Without reading through it all
this error will occur if the banned user has already been disconnected I have witnessed it before
@ssoloff and all
it comes back to ghosted users
still shown in lobby
just my 2 cents
to explain fully
another mod reacts to hi your a jew and we hate you
etc or whatever other form of bs you want to examine
so a mod reacts and bans
meanwhile the slowest mod gets above
if first mods work goes through first
good example in the forum about our latest culprit
I hope it is related to the length of the user name
but I am doubtfull. Either way 10 digit idea is great
Double checking the p1 label, is the impact here so large that we would immediately deploy a fix once available?
is the impact here so large that we would immediately deploy a fix once available?
An _immediate_ deployment is probably not necessary because there is a workaround (posted in bunker). But as soon as infrastructure is straightened out, we should test on staging and deploy to production at the earliest opportunity.
Most helpful comment
One thing we don't understand at this time is just how _severe_ this problem is. I don't know what @Cernelius did to trigger a database error. The root cause may have been restricted to a very narrow window of time.
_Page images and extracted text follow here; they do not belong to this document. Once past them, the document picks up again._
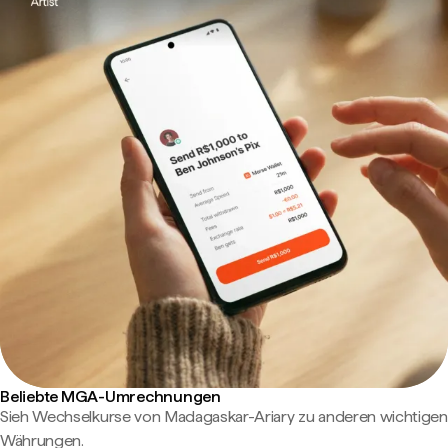
Beliebte MGA-Umrechnungen
Sieh Wechselkurse von Madagaskar-Ariary zu anderen wichtigen
Währungen.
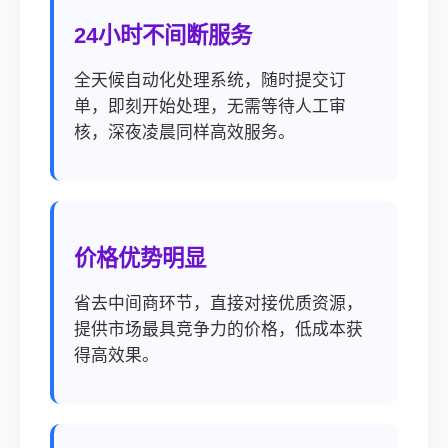
24小时不间断服务
全天候自动化处理系统，随时提交订
单，即刻开始处理，无需等待人工审
核，深夜凌晨同样高效服务。
价格优势明显
省去中间商环节，直接对接优质资源，
提供市场最具竞争力的价格，低成本获
得高效果。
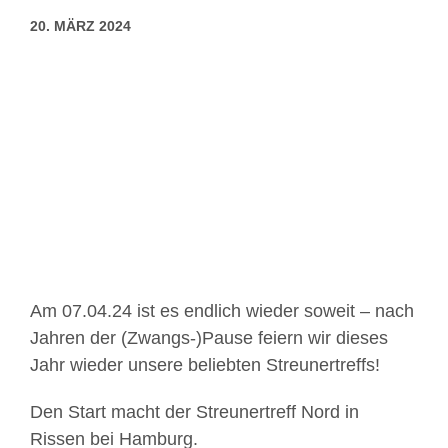
20. MÄRZ 2024
Zeige
grösseres
Bild
Am 07.04.24 ist es endlich wieder soweit – nach
Jahren der (Zwangs-)Pause feiern wir dieses
Jahr wieder unsere beliebten Streunertreffs!
Den Start macht der Streunertreff Nord in
Rissen bei Hamburg.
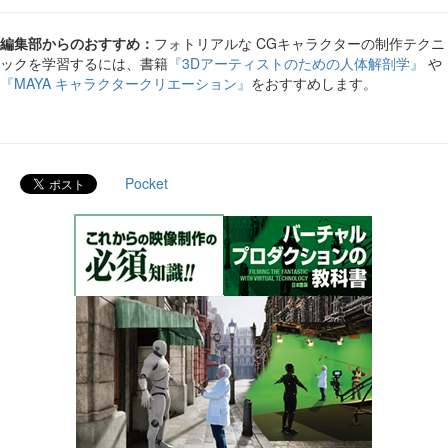
編集部からのおすすめ：
フォトリアルな CGキャラクターの制作テクニ
ックを学習するには、書籍
『3Dアーティストのための人体解剖学』
や
『MAYA キャラクタークリエーション』
をおすすめします。
Pocket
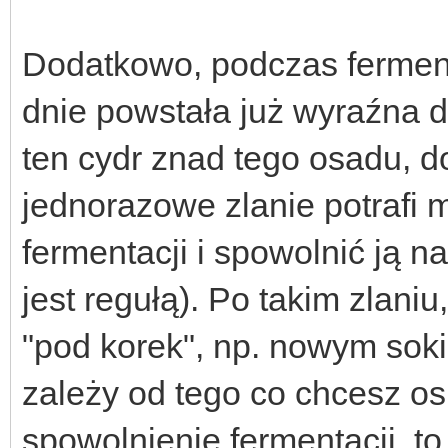
Dodatkowo, podczas ferment
dnie powstała już wyraźna 
ten cydr znad tego osadu, 
jednorazowe zlanie potrafi
fermentacji i spowolnić ją na
jest regułą). Po takim zlani
"pod korek", np. nowym soki
zależy od tego co chcesz osi
spowolnienie fermentacji, to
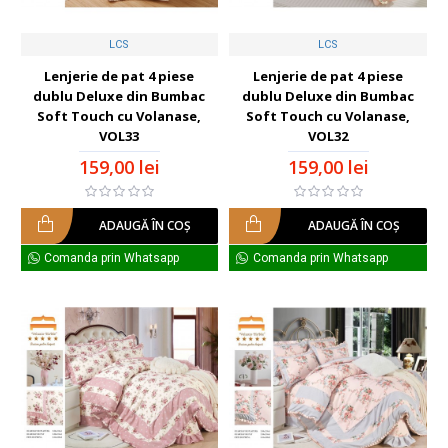
LCS
LCS
Lenjerie de pat 4 piese
Lenjerie de pat 4 piese
dublu Deluxe din Bumbac
dublu Deluxe din Bumbac
Soft Touch cu Volanase,
Soft Touch cu Volanase,
VOL33
VOL32
159,00 lei
159,00 lei
ADAUGĂ ÎN COŞ
ADAUGĂ ÎN COŞ
Comanda prin Whatsapp
Comanda prin Whatsapp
I'd like to wait to hear back from @Cernelius to see if he can reliably reproduce this exception.
If @Cernelius can repro it, then I'll just submit three PRs (revert #4123, fix this issue, reapply #4123) to get this fixed for the mods quickly. Otherwise, I'd like to go the second release branch route (since we're going to need to do that eventually). Ultimately, I'll probably make the lobby-specific change so we can once again remove the Postgres dependency in the client.
In case it wasn't clear from the description, this issue _can_ affect non-mods, as well. If, for example, a database error is raised during login, the
ClassNotFoundExceptionwill be thrown in a non-mod user's client. In that case, the user is obviously not even connected to the lobby, so there's no unexpected disconnection to worry about, but, at a minimum, the error message is probably going to be confusing.